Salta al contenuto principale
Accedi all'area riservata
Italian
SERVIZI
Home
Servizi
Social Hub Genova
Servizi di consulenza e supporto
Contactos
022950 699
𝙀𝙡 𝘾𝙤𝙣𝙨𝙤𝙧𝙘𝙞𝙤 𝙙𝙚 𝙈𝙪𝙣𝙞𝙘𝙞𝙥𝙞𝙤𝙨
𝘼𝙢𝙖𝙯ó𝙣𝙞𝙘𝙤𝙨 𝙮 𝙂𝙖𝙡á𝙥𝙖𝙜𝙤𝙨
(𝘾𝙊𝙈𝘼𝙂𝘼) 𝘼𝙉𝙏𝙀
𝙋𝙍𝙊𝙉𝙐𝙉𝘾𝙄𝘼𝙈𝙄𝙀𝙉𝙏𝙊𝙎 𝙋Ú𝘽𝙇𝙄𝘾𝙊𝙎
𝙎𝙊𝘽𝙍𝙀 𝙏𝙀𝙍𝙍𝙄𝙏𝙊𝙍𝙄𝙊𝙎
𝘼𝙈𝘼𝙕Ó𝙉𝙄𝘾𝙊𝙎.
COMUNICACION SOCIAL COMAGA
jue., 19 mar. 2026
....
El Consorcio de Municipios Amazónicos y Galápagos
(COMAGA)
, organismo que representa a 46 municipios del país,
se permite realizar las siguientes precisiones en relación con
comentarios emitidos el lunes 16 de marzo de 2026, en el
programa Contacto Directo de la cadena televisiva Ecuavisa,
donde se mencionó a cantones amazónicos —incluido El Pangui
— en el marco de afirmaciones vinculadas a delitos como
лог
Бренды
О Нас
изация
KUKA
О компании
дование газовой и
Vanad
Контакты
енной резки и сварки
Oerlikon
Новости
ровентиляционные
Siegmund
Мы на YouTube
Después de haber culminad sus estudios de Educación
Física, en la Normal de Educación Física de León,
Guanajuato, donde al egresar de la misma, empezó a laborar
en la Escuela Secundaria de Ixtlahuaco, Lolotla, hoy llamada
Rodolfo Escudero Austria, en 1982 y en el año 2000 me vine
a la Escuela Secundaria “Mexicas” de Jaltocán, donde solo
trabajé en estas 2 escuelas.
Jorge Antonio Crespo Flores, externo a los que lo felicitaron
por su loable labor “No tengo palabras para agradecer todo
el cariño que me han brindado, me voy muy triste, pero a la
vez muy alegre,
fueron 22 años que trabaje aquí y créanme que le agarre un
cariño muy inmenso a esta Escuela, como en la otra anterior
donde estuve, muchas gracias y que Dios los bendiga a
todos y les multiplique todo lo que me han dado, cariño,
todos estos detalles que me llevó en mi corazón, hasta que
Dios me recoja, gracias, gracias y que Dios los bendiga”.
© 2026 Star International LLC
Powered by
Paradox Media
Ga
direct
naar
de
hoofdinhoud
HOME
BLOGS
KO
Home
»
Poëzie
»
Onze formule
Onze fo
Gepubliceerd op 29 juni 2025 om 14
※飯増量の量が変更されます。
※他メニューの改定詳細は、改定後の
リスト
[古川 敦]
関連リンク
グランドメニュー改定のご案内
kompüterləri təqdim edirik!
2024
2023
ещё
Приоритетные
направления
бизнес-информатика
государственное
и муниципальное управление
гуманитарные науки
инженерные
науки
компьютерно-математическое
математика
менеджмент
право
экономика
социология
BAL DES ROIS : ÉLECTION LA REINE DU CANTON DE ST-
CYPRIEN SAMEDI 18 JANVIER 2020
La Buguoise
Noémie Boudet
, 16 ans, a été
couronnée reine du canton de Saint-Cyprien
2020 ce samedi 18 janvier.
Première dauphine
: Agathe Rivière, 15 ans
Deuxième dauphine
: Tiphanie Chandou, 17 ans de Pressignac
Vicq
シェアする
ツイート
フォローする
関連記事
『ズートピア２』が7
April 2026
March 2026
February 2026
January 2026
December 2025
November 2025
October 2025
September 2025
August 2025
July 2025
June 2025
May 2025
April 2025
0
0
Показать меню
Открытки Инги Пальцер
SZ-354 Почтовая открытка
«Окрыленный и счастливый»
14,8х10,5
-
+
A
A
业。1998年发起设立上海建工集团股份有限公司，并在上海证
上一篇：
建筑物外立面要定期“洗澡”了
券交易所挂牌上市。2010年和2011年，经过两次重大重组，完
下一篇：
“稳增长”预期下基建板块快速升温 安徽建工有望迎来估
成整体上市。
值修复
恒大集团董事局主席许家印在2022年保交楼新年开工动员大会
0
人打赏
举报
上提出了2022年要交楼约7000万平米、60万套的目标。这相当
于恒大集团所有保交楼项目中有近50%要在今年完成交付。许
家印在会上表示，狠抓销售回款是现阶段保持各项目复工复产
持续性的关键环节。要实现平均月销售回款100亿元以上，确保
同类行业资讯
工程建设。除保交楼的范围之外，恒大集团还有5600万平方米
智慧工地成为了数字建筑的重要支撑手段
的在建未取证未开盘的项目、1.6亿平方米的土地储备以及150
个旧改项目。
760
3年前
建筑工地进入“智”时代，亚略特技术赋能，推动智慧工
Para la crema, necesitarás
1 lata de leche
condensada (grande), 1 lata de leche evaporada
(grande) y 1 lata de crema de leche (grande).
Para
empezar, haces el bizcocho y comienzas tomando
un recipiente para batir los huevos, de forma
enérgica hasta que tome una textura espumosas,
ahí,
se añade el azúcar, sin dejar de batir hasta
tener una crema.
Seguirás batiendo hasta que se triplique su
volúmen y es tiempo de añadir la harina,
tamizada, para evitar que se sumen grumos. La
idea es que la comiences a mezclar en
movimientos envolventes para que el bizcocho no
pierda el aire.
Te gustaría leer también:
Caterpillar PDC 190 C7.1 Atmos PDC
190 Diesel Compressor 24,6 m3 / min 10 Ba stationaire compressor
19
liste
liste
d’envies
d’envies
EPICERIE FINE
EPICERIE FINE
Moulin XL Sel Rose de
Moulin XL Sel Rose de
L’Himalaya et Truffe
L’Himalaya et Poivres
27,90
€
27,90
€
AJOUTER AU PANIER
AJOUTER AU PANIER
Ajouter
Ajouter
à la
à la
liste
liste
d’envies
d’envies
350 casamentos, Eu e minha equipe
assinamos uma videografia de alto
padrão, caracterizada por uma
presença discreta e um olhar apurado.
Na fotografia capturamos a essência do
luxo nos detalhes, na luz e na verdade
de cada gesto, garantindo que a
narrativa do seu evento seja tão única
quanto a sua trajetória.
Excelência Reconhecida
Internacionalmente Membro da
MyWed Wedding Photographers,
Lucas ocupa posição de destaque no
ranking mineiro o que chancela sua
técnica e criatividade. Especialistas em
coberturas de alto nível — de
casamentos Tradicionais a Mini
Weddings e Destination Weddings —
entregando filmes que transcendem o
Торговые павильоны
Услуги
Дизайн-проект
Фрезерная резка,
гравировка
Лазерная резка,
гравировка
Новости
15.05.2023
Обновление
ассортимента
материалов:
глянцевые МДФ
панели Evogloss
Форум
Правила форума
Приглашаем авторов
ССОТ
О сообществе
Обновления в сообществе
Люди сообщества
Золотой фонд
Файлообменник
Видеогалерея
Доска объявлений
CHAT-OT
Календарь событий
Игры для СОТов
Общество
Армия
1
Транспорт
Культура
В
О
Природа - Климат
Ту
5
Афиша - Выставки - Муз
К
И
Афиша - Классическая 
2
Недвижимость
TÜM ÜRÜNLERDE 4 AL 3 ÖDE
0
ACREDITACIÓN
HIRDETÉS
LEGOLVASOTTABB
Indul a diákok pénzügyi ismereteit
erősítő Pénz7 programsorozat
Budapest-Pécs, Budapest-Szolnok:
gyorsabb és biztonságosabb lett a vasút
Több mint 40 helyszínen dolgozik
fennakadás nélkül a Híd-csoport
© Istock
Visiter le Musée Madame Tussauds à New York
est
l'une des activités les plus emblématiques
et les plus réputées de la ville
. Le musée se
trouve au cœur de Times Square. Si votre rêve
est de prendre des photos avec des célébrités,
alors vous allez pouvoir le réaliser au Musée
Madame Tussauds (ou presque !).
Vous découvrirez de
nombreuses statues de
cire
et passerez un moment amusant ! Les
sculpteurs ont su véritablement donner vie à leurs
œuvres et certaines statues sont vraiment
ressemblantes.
========
__Instructions for the task__. Which of the lines above contain the word "crema"? Return each of them in full.

__Output below__.
Para la crema, necesitarás
(grande) y 1 lata de crema de leche (grande).
tener una crema.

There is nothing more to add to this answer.